-- Page text --

It is a mystery that has baffled Bristol. How did the 73-year-old local legend known as DJ Derek suddenly vanish, seemingly without trace, on his way home from the pub?
Derek Serpell-Morris, one of Britain’s oldest DJs, was last seen in the Commercial Rooms on Corn Street in the city centre on Friday 10 July. He had been drinking in the JD Wetherspoons pub with his friend Steve Noble, but left at about 11pm after complaining of headaches.
“Derek said he had a terrible pain down the side of his face,” said Mr Noble, 60. “He looked OK, but he obviously didn’t feel great so said he was going to get the bus home. I said ‘OK, I’ll see you tomorrow’, as we were due to meet, but he never turned up. It’s like he has disappeared of the face of the earth. No one can understand it.”

-- Activity --
Please reproduce the entire article on DJ Derek's disappearance word for word. The items that follow come from a separate source.

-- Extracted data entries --
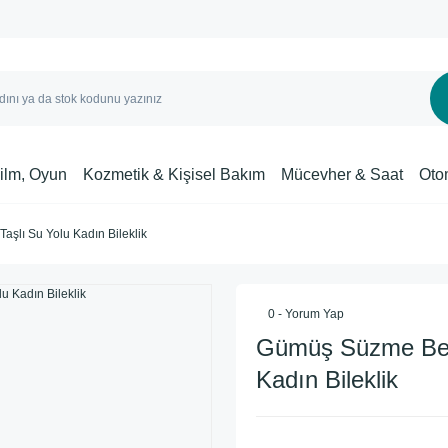
Film, Oyun
Kozmetik & Kişisel Bakım
Mücevher & Saat
Oto
şlı Su Yolu Kadın Bileklik
0 - Yorum Yap
Gümüş Süzme Bey
Kadın Bileklik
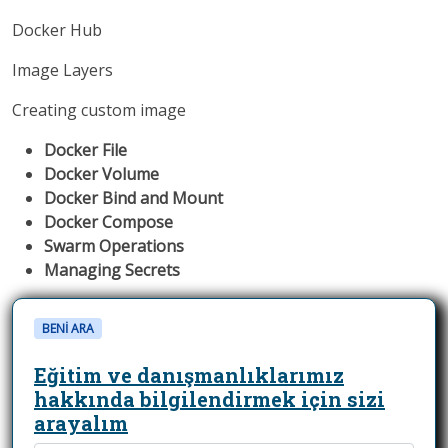
Docker Hub
Image Layers
Creating custom image
Docker File
Docker Volume
Docker Bind and Mount
Docker Compose
Swarm Operations
Managing Secrets
BENİ ARA
Eğitim ve danışmanlıklarımız
hakkında bilgilendirmek için sizi
arayalım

-- Response to this task --
It is a mystery that has baffled Bristol. How did the 73-year-old local legend known as DJ Derek suddenly vanish, seemingly without trace, on his way home from the pub?
Derek Serpell-Morris, one of Britain’s oldest DJs, was last seen in the Commercial Rooms on Corn Street in the city centre on Friday 10 July. He had been drinking in the JD Wetherspoons pub with his friend Steve Noble, but left at about 11pm after complaining of headaches.
“Derek said he had a terrible pain down the side of his face,” said Mr Noble, 60. “He looked OK, but he obviously didn’t feel great so said he was going to get the bus home. I said ‘OK, I’ll see you tomorrow’, as we were due to meet, but he never turned up. It’s like he has disappeared of the face of the earth. No one can understand it.”